Я спокойно убрал кастет в карман штанов, игнорируя смешки. Только Упырь в своем углу не улыбался — он продолжал сверлить мои руки взглядом, будто пытался понять, почему я бью именно так.
— Купец ваш, — обвел я взглядом мелюзгу, — пока замахнется своим кулаком, я ему трижды в переносицу вставлю. Сила — она в голове и в скорости, а не в ширине замаха. Поняли, знатоки?
— Ладно, будет тебе. — Сивый сплюнул на пыльные доски.
Я засунул руку за пазуху и вытащил пухлый кожаный шмель, отобранный у маклака. Кошелек был тяжелым и многообещающим.

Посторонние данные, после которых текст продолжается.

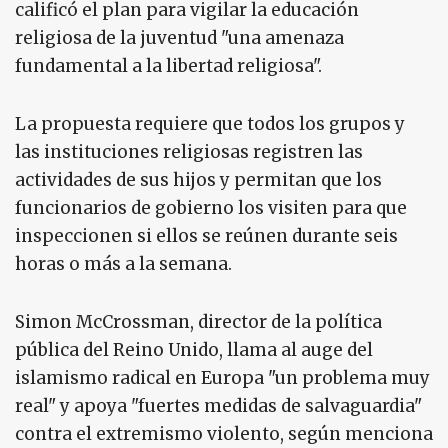
calificó el plan para vigilar la educación
religiosa de la juventud "una amenaza
fundamental a la libertad religiosa".
La propuesta requiere que todos los grupos y
las instituciones religiosas registren las
actividades de sus hijos y permitan que los
funcionarios de gobierno los visiten para que
inspeccionen si ellos se reúnen durante seis
horas o más a la semana.
Simon McCrossman, director de la política
pública del Reino Unido, llama al auge del
islamismo radical en Europa "un problema muy
real" y apoya "fuertes medidas de salvaguardia"
contra el extremismo violento, según menciona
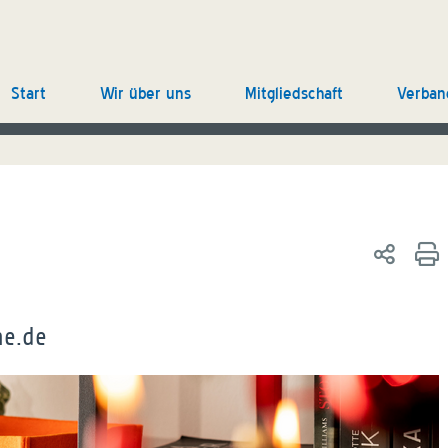
Start
Wir über uns
Mitgliedschaft
Verban
he.de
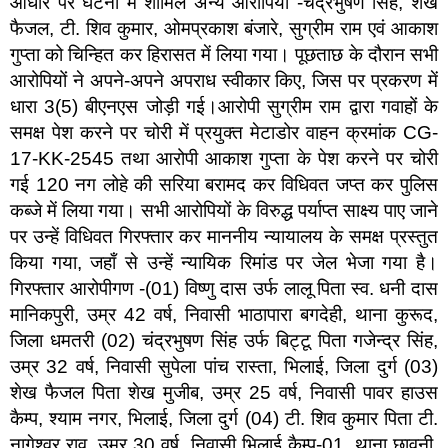
आधार पर घटना में शामिल अन्य आरोपियों -चंद्रभुषण सिंह, शेख
फैजल, टी. शिव कुमार, ओमप्रकाश बंजारे, सुग्रीम राम एवं आकाश
गुप्ता को चिन्हित कर हिरासत में लिया गया। पूछताछ के दौरान सभी
आरोपियों ने अपने-अपने अपराध स्वीकार किए, जिस पर प्रकरण में
धारा 3(5) बीएनएस जोड़ी गई।आरोपी सुग्रीम राम द्वारा गवाहों के
समक्ष पेश करने पर चोरी में प्रयुक्त मेटाडोर वाहन क्रमांक CG-
17-KK-2545 तथा आरोपी आकाश गुप्ता के पेश करने पर चोरी
गई 120 नग लोहे की सरिया बरामद कर विधिवत जप्त कर पुलिस
कब्जे में लिया गया। सभी आरोपियों के विरुद्ध पर्याप्त साक्ष्य पाए जाने
पर उन्हें विधिवत गिरफ्तार कर माननीय न्यायालय के समक्ष प्रस्तुत
किया गया, जहाँ से उन्हें न्यायिक रिमांड पर जेल भेजा गया है।
गिरफ्तार आरोपीगण -(01) विष्णु दास उर्फ लालू पिता स्व. धनी दास
मानिकपुरी, उम्र 42 वर्ष, निवासी भाठापारा बगदेही, थाना कुरूद,
जिला धमतरी (02) चंद्रभुषण सिंह उर्फ बिट्टू पिता गजेन्द्र सिंह,
उम्र 32 वर्ष, निवासी सुपेला पांच रास्ता, भिलाई, जिला दुर्ग (03)
शेख फैजल पिता शेख मुजीब, उम्र 25 वर्ष, निवासी पावर हाउस
कैम्प, श्याम नगर, भिलाई, जिला दुर्ग (04) टी. शिव कुमार पिता टी.
नागेश्वर राव, उम्र 30 वर्ष, निवासी भिलाई कैम्प-01, थाना छावनी,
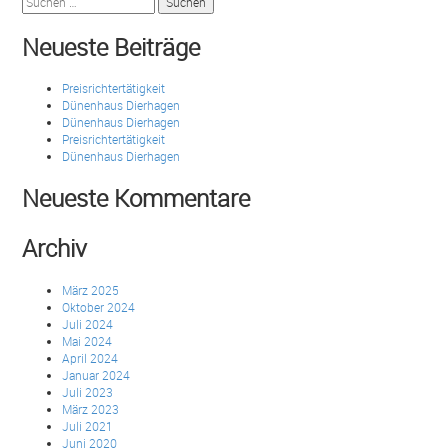
nach:
Neueste Beiträge
Preisrichtertätigkeit
Dünenhaus Dierhagen
Dünenhaus Dierhagen
Preisrichtertätigkeit
Dünenhaus Dierhagen
Neueste Kommentare
Archiv
März 2025
Oktober 2024
Juli 2024
Mai 2024
April 2024
Januar 2024
Juli 2023
März 2023
Juli 2021
Juni 2020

— Теперь, — обвел я всех взглядом, и на чердаке мгновенно стало тихо, — будем смотреть, насколько жирный гусь нам попался на Сенной.
Я сел на корточки, малышня затаила дыхание. Упырь все так же подпирал стену, но я видел, как его немигающий взгляд прикован к кошельку. Кремень и вовсе подался вперед, облизнув пересохшие губы.
— Ну, не томи… — прошептал Штырь. — Раздутый он, видать, барыга жирный попался.
Я неторопливо развязал засаленный шнурок и перевернул кошелек. На рогожу посыпалась медь. Посыпалась звонко, но как-то… жидко. Среди кучи потемневших от грязи пятаков и двухкопеечных монет блеснул один-единственный серебряный полтинник.
— И это все? — Кремень разочарованно откинулся назад. — Тьфу, а гонору-то было у маклака. Орал, будто мы у него все приданое его дочерей выставили.
Я быстро рассортировал кучу. Пятиалтынный, два гривенника, россыпь пятаков и мелочи.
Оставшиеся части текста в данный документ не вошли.